Monday August 29 – London to Cambridge
We checked out of the hotel and wandered around Shoreditch, trying to find the Nomadic Community Garden I spotted from the above ground train. A guy in a shop pointed us in the right direction but alas, it was closed on Mondays. We could still see a lot through the fence. It looks to be part garden, part burning man camp.
There’s a lot of nice graffiti art in Shoreditch. I think some of my problem with the paintings at the Tate is that they meant something viscerally to the people of the time, whereas we have to read the little plaque on the wall and even then it can’t resonate with us the way even graffiti can.
We thought we’d get lunch at a fancy food hall at Selfridges on Oxford Street, and we did, but it wasn’t that good.
The store was packed thanks to the bank holiday. I had the dumb idea to try to do some shopping but it was too expensive and I didn’t want to lug things around even if I could have afforded them.
I was curious to see all the different types of Muslim outfits the women in London wear. I know only one woman in a headscarf in San Francisco (she goes to my gym and lives in my neighborhood and we chat).

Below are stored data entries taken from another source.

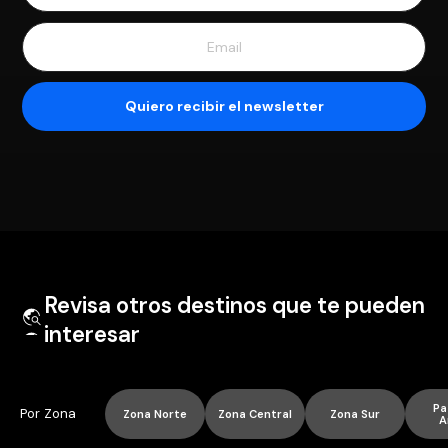
Revisa otros destinos que te pueden
interesar
Pa
Por Zona
Zona Norte
Zona Central
Zona Sur
A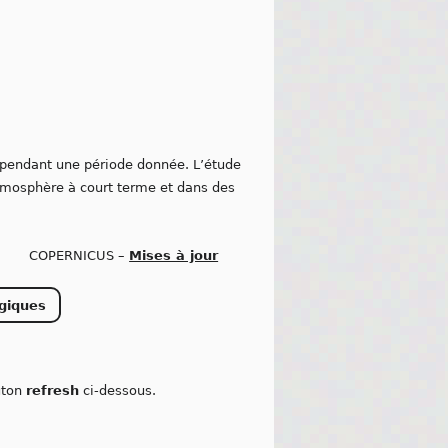
pendant une période donnée. L’étude
tmosphère à court terme et dans des
COPERNICUS –
Mises à jour
giques
outon
refresh
ci-dessous.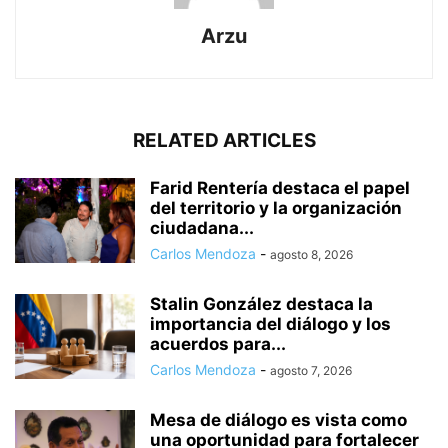
Arzu
RELATED ARTICLES
Farid Rentería destaca el papel
del territorio y la organización
ciudadana...
Carlos Mendoza
-
agosto 8, 2026
Stalin González destaca la
importancia del diálogo y los
acuerdos para...
Carlos Mendoza
-
agosto 7, 2026
Mesa de diálogo es vista como
una oportunidad para fortalecer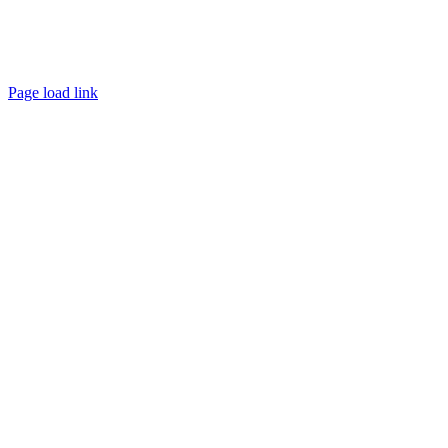
Page load link
Go
to
Top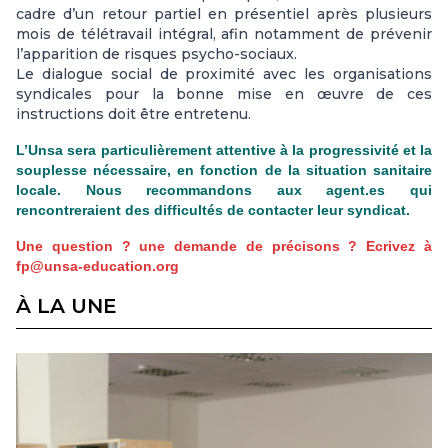
cadre d’un retour partiel en présentiel après plusieurs
mois de télétravail intégral, afin notamment de prévenir
l’apparition de risques psycho-sociaux.
Le dialogue social de proximité avec les organisations
syndicales pour la bonne mise en œuvre de ces
instructions doit être entretenu.
L’Unsa sera particulièrement attentive à la progressivité et la
souplesse nécessaire, en fonction de la situation sanitaire
locale. Nous recommandons aux agent.es qui
rencontreraient des difficultés de contacter leur syndicat.
Une question ? une demande de précisons ? Ecrivez à
fp@unsa-education.org
À LA UNE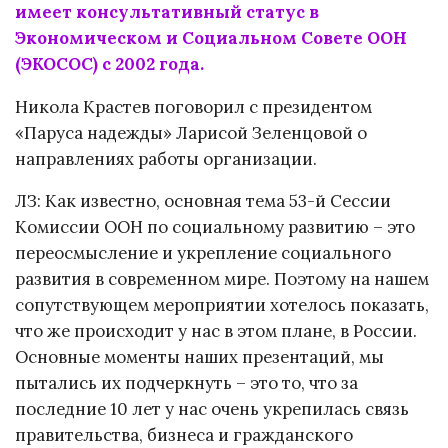
имеет консультативный статус в
Экономическом и Социальном Совете ООН
(ЭКОСОС) с 2002 года.
Никола Крастев поговорил с президентом
«Паруса надежды» Ларисой Зеленцовой о
направлениях работы организации.
ЛЗ: Как известно, основная тема 53-й Сессии
Комиссии ООН по социальному развитию – это
переосмысление и укрепление социального
развития в современном мире. Поэтому на нашем
сопутствующем мероприятии хотелось показать,
что же происходит у нас в этом плане, в России.
Основные моменты наших презентаций, мы
пытались их подчеркнуть – это то, что за
последние 10 лет у нас очень укрепилась связь
правительства, бизнеса и гражданского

She is pretty westernized with just the scarf and otherwise “regular” clothes. I saw about 100 women in various forms of dress in Selfridges alone. Everything from the full black outfit that covers everything but the eyes, to a loosely-worn headscarf with regular clothes (granted with long sleeves). And all varieties in between. I need to read up on this because I could tell the women were from many different countries and I don’t know how much of the dress is cultural vs. religious. I don’t want to be ignorant about such a current issue.
(BTW: it would be easy for me to look stuff up after the fact and act like I knew all about it when I write this, but that isn’t the point. I’m trying to capture what I experienced and thought at the moment and in real life travel the only thing I google on the spot is train and bus schedules, locations of museums, etc.)
The men with these women are almost always dressed like extras in a soap opera based in Los Angeles. Western, brand-conscious casual sportswear. Jeans, expensive shoes, fancy shirt. Absolutely no indication of their religion or country of origin. ???
I wandered into Hyde park where truly insane people were ranting. Public speaking in the park is a tradition but these guys were garden variety lunatics. I found a quiet place to deal with my credit card being turned off, despite the fact I’d let them know I’d be away. Buying a $6 bowl of soup was considered mighty suspicious!
Late that afternoon we caught the train to Cambridge.
I was thrown off by the development around the train station. Most of the towns we passed through have the “old town” near the station but the station in Cambridge was surrounded by boring, haphazardly-placed, newly-built, 10-story apartment buildings. Not charming, and no where I’d like to live. My cousin told me (later) that Cambridge is becoming a commuter town for London, since there is a fast 45-minute direct train there, rents are cheaper, and schools are excellent. Unfortunately that means people that work in Cambridge are getting driven out.
My cousin lives in a short and skinny house with a long and skinny yard. She is on the end of the row of houses so she gets extra windows. It is a decent size for one or two people but I can’t imagine trying to raise a kid in a house that small. And no closets!
Nearly all the houses in town are more or less identical, following three main floor plans.
The majority seem to be row houses and are horribly monotonous (to me) especially given the lack of vegetation. What a cruel architect. Why not build in some variety? It is so dehumanizing. My house is..that one…I think. I see this kind of construction all over the U.S. as well, so I’m not singling out the UK. I don’t like it anywhere.
We walked from her house into the city center for dinner. The “old” town felt real and living, not geared towards tourists, which was nice. I’m amazed how nice the waiters have been everywhere, especially given that people don’t really tip. I think San Francisco might have the least friendly wait-staff of any city I’ve ever visited.
The guest bed in my cousin’s house, true to theme, was skinny…and we are not! The mattress was comfortable but we spent the night elbowing each other and trying not to fall off.